Going into Zen is seeing one’s original nature, and the main thing is to make out what one was before even father or mother were born.
For this, one must concentrate one’s feeling and purify it, then, eliminating all that weighs on one’s thought and feeling, one must go to grasp the self.

“We are saying that the self seeks to grasp the self, but in fact it is already the self, so why should it go to grasp the self?
It is because in the mass of knowings and perceivings and judgments, the true self is always so wrapped up in the distinctions and exclusivities that it does not emerge to show itself as it is.”

Maneesha, in the world of Zen, Bukko is something like George Gurdjieff. When George Gurdjieff for the first time said, “You all don’t have souls. Unless you achieve a crystallization of your being, you will live and die just as a signature on the sand; winds will come and you will be forgotten.
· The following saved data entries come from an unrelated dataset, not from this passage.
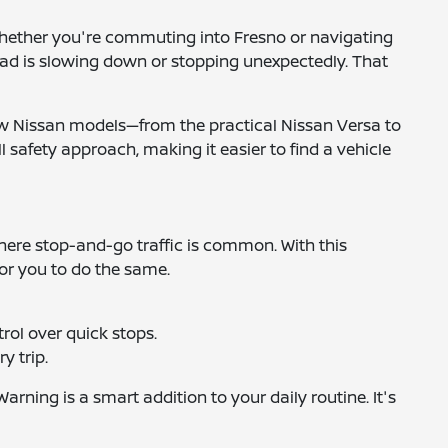
 Whether you're commuting into Fresno or navigating
ahead is slowing down or stopping unexpectedly. That
 new Nissan models—from the practical Nissan Versa to
l safety approach, making it easier to find a vehicle
 where stop-and-go traffic is common. With this
for you to do the same.
rol over quick stops.
y trip.
ning is a smart addition to your daily routine. It's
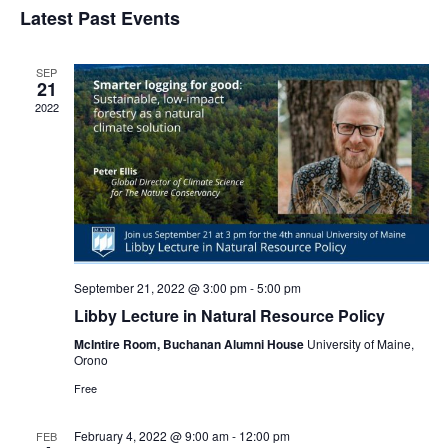
Navi
Latest Past Events
and
date.
Views
Navigat
SEP
21
2022
September 21, 2022 @ 3:00 pm
-
5:00 pm
Libby Lecture in Natural Resource Policy
McIntire Room, Buchanan Alumni House
University of Maine,
Orono
Free
February 4, 2022 @ 9:00 am
-
12:00 pm
FEB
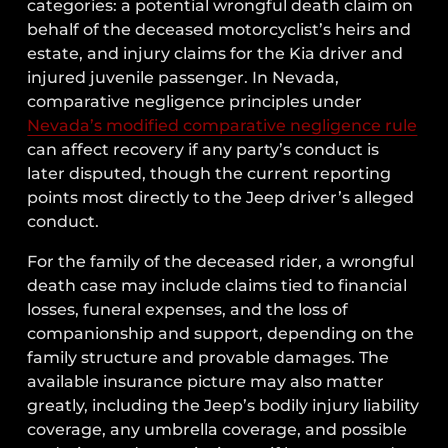
categories: a potential wrongful death claim on
behalf of the deceased motorcyclist’s heirs and
estate, and injury claims for the Kia driver and
injured juvenile passenger. In Nevada,
comparative negligence principles under
Nevada’s modified comparative negligence rule
can affect recovery if any party’s conduct is
later disputed, though the current reporting
points most directly to the Jeep driver’s alleged
conduct.
For the family of the deceased rider, a wrongful
death case may include claims tied to financial
losses, funeral expenses, and the loss of
companionship and support, depending on the
family structure and provable damages. The
available insurance picture may also matter
greatly, including the Jeep’s bodily injury liability
coverage, any umbrella coverage, and possible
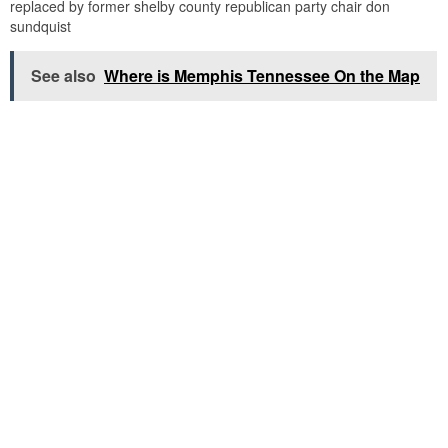
replaced by former shelby county republican party chair don
sundquist
See also
Where is Memphis Tennessee On the Map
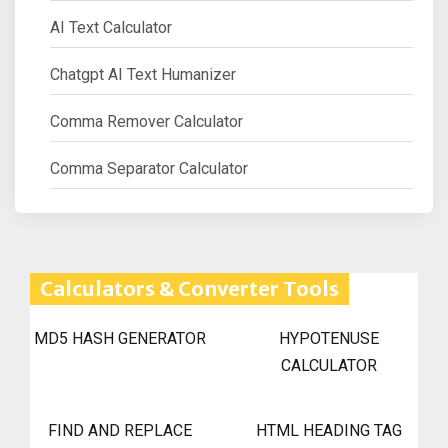
AI Text Calculator
Chatgpt AI Text Humanizer
Comma Remover Calculator
Comma Separator Calculator
Calculators & Converter Tools
MD5 HASH GENERATOR
HYPOTENUSE
CALCULATOR
FIND AND REPLACE
HTML HEADING TAG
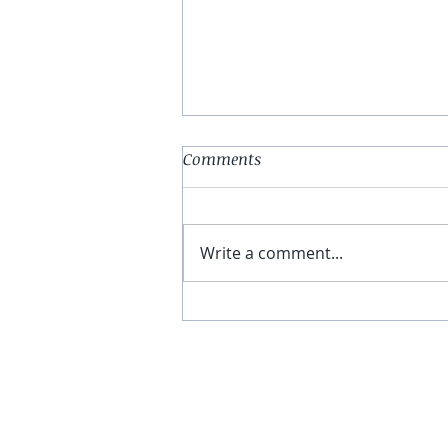
Comments
Write a comment...
You Have The Higher Ground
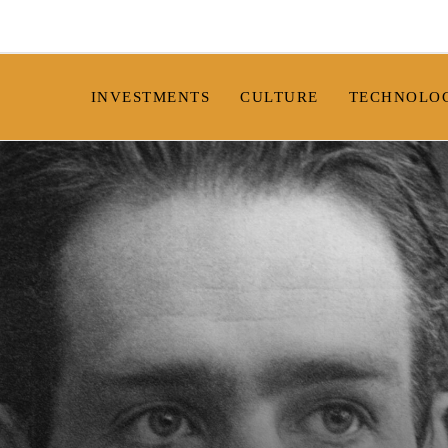
INVESTMENTS
CULTURE
TECHNOLO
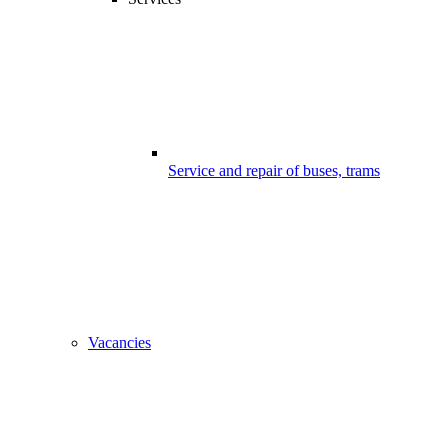
Service and repair of buses, trams
Vacancies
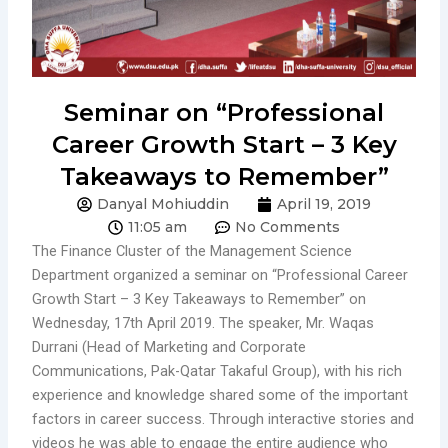
Seminar on “Professional
Career Growth Start – 3 Key
Takeaways to Remember”
Danyal Mohiuddin
April 19, 2019
11:05 am
No Comments
The Finance Cluster of the Management Science
Department organized a seminar on “Professional Career
Growth Start – 3 Key Takeaways to Remember” on
Wednesday, 17th April 2019. The speaker, Mr. Waqas
Durrani (Head of Marketing and Corporate
Communications, Pak-Qatar Takaful Group), with his rich
experience and knowledge shared some of the important
factors in career success. Through interactive stories and
videos he was able to engage the entire audience who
There will not be left a single trace of you,” it shocked the whole spiritual world, because all the religions and all the spiritual traditions at least agree on one thing, that the soul is immortal. You have it whether you know it or not and it can never die.

Death happens to the body, not to the soul. It is simply a separation from the body and a movement into a new body. But the journey of the soul is eternal: body to body, species to species. Finally it achieves its nature, matures, and it is revealed to it that it is the buddha. That has been a common understanding around the whole world for centuries.

Gurdjieff was alive just fifty years ago. He made a point of it that not everybody has a soul, the soul has to be earned. This was a very new idea, that you have to deserve it. Ordinarily you are just an empty bottle; inside there is nothing. You have to earn, you have to be worthy, you have to gather your consciousness in such a crystallized way that it can pass through death without dying.

So according to George Gurdjieff, only a few people live eternally, most people are just experimental. They are born, they do all kinds of stupid things, and the final stupidity - they die. But they don’t leave even a trace in the world of eternity. Only very few people, like Gautam Buddha, achieve to the eternal. And because of these few people, the fallacy has come into being that everybody has an eternal being: Buddha achieved it, Mahavira achieved it, Bukko achieved it. Gurdjieff’s logic was, because these few have achieved it, people think everybody else has it - just he has not discovered it.